When cherries, peaches, and plums are finished, the apple season is here. Apples, you must know, aren’t pears. Bergamot pears may be the best fruit in the world, but if they aren’t exactly ripe, you can’t manage anything with them. You might as well chew wood! Apples can be green, the seeds may be white, but they already taste like apples. You dig your teeth into a green apple, and your mouth turns sour. And you know, I wouldn’t give you half of a green apple for two ripe ones. You have to wait a long time for them to ripen, but you can eat green ones right away, right after the tree blossoms.

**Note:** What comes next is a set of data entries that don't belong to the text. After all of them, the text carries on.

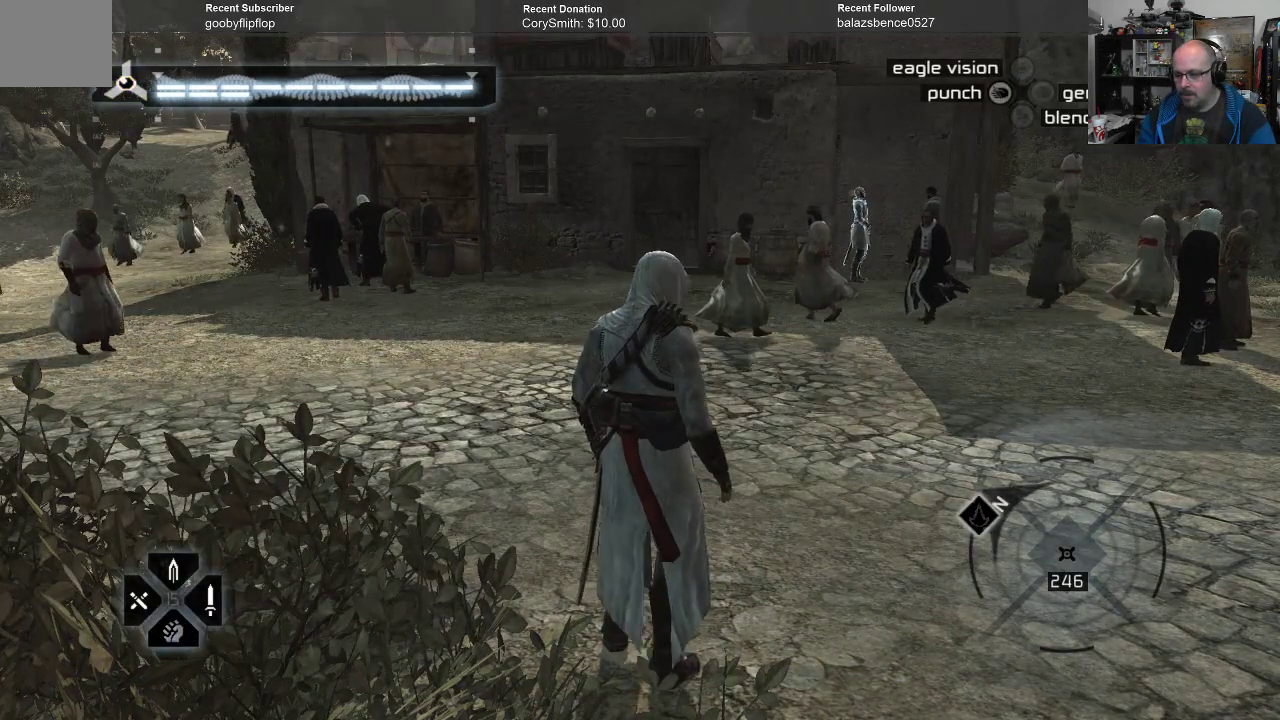
{"buttons": [], "left_stick": "center", "right_stick": "center", "events": [[200, "DPAD_DOWN", "down"], [267, "DPAD_DOWN", "up"]]}
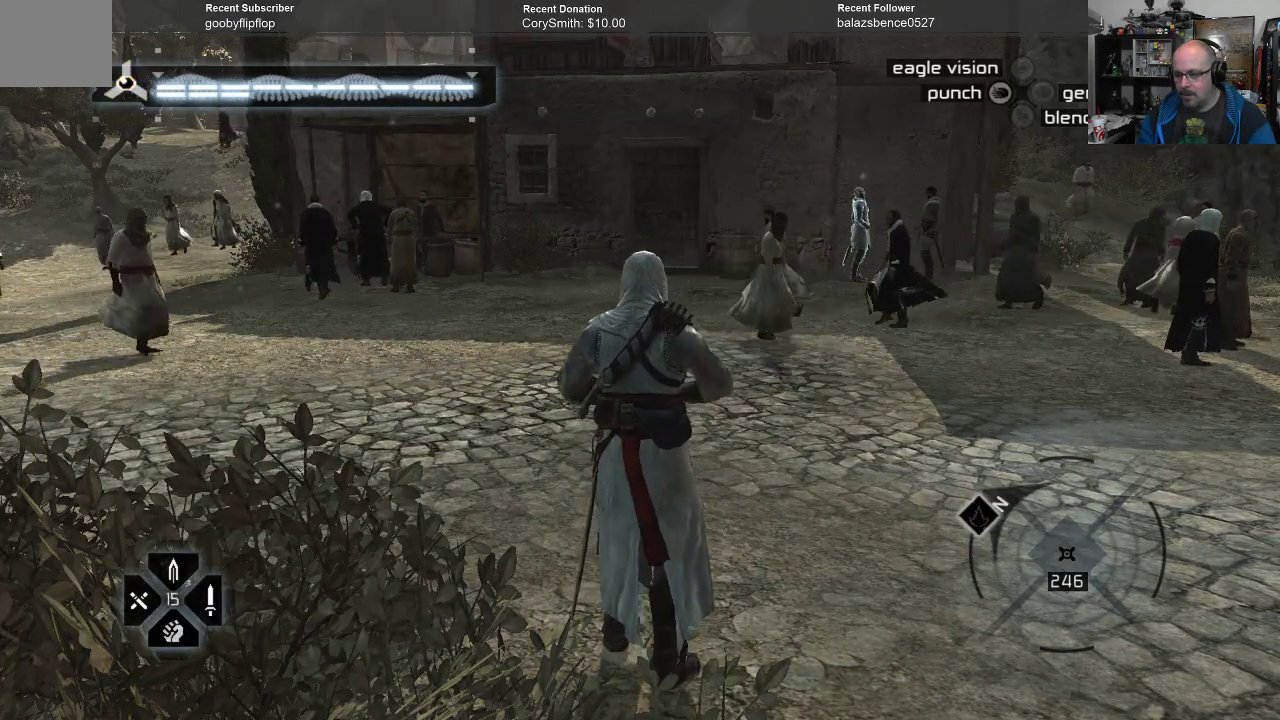
{"buttons": [], "left_stick": "center", "right_stick": "center", "events": []}
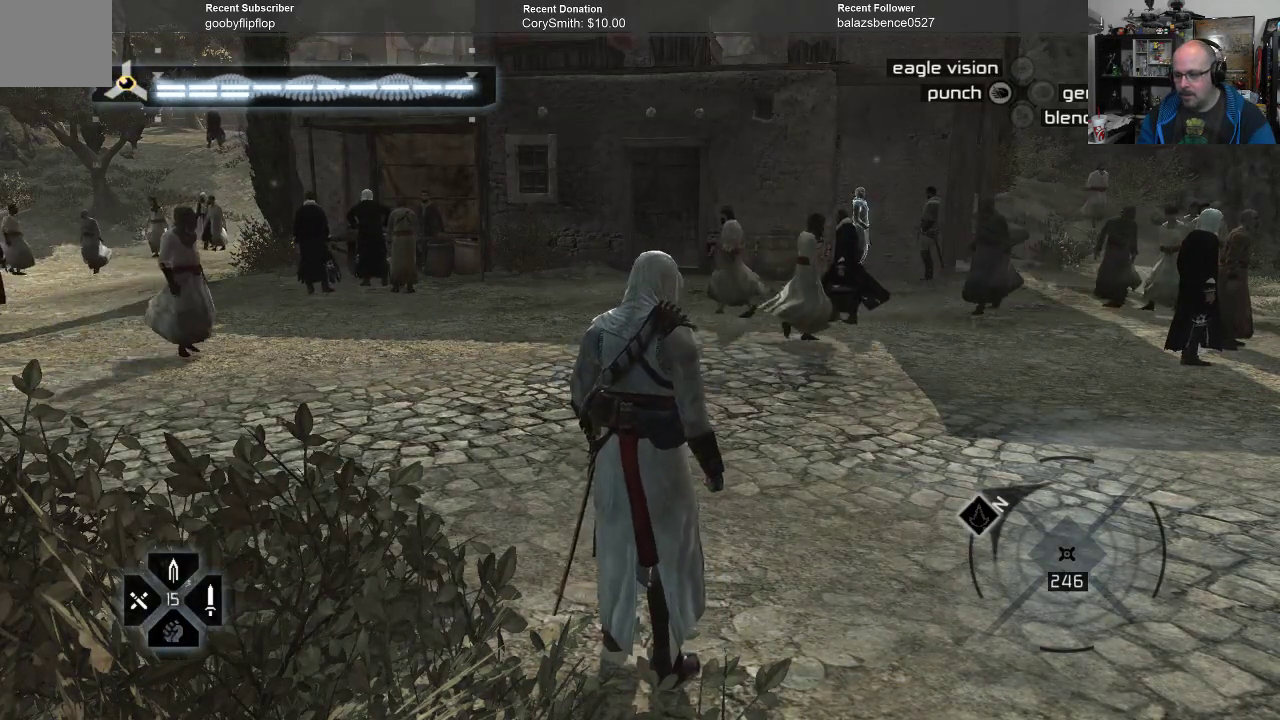
{"buttons": [], "left_stick": "center", "right_stick": "center", "events": [[167, "A", "down"], [267, "A", "up"]]}
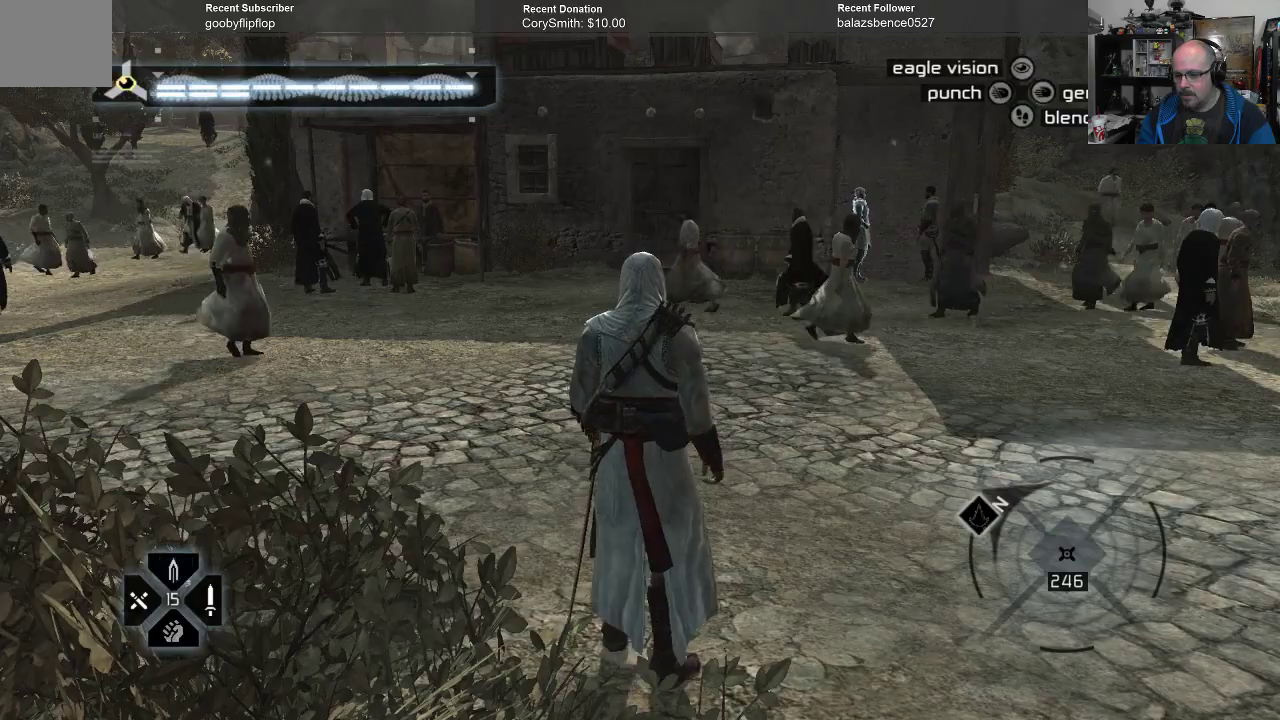
{"buttons": [], "left_stick": "center", "right_stick": "center", "events": [[400, "DPAD_DOWN", "down"], [500, "DPAD_DOWN", "up"]]}
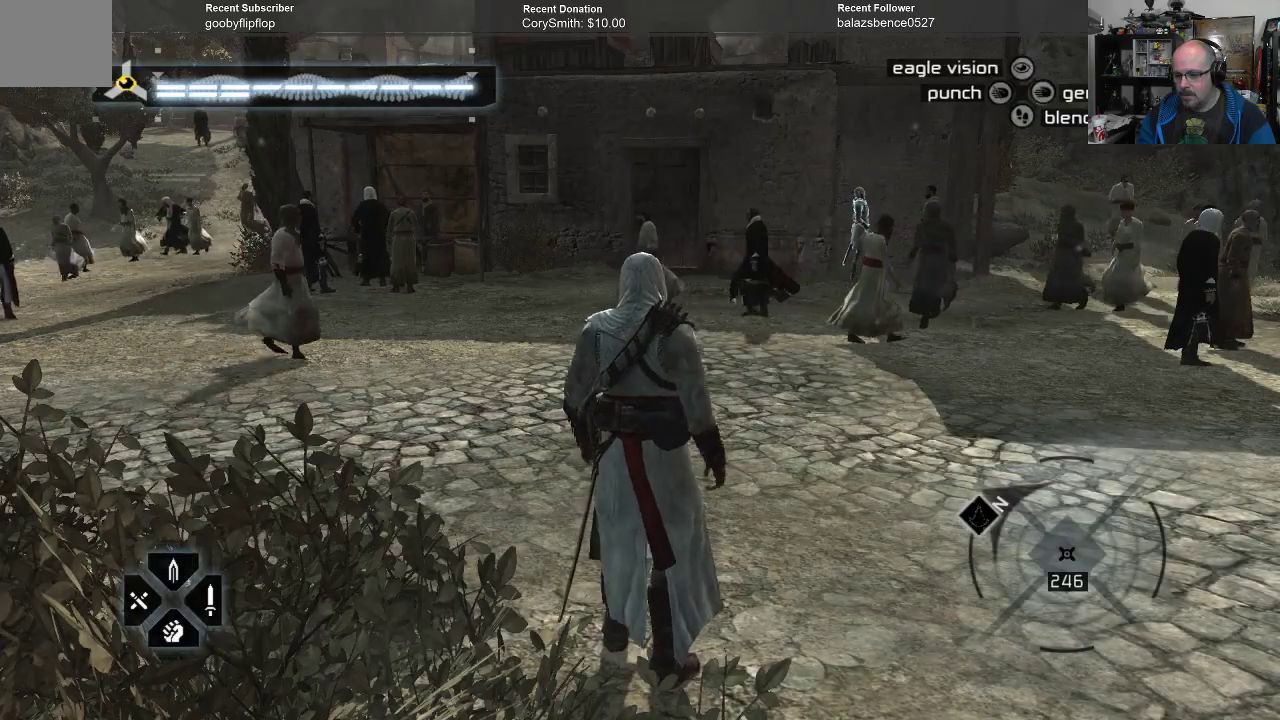
{"buttons": [], "left_stick": "center", "right_stick": "center", "events": [[433, "B", "down"], [467, "B", "up"]]}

It just depends on what size you want. The longer an apple grows, the bigger it gets — like with a person, pardon the comparison. But a big apple doesn’t have to be good. Sometimes a small apple is better than the biggest apple. Take the Eretz Yisroel apples — they have a winey taste but are delicious. Or take sour or pickled apples. This summer they’re so plentiful, they’ll have to be moved by the wagonload. I heard that right from Menashe’che the doctor’s wife’s mouth. She told it to Reuben the apple man when the apples were just beginning to blossom. Reuben the apple man came to look at the garden. He wanted to buy her apples and pears while they were still on the tree. When it comes to apples and pears, Reuben is an expert. All he has to do is take one look at a tree, and he can tell you how much money it’ll bring in. He’s never wrong, unless it happens that there’s a big windstorm and the apples fall before they’re ripe, or worms and caterpillars infest them. These are things no one can predict. A wind is God’s doing, and so are caterpillars. For the life of me, I can’t understand why God needs caterpillars, unless it’s to take the bread from Reuben the apple man’s mouth. Reuben says he doesn’t ask more from a tree than a little bread. He has, he says, a wife and children and needs bread for them. Menashe’che wants not only bread but bread with meat, and she wishes him luck with the trees he’s selected. They’re trees? They are gold, not trees.
“You know I’m no enemy of yours, God forbid,” Menashe’che says to him. “What I wish for you, may it happen to me.”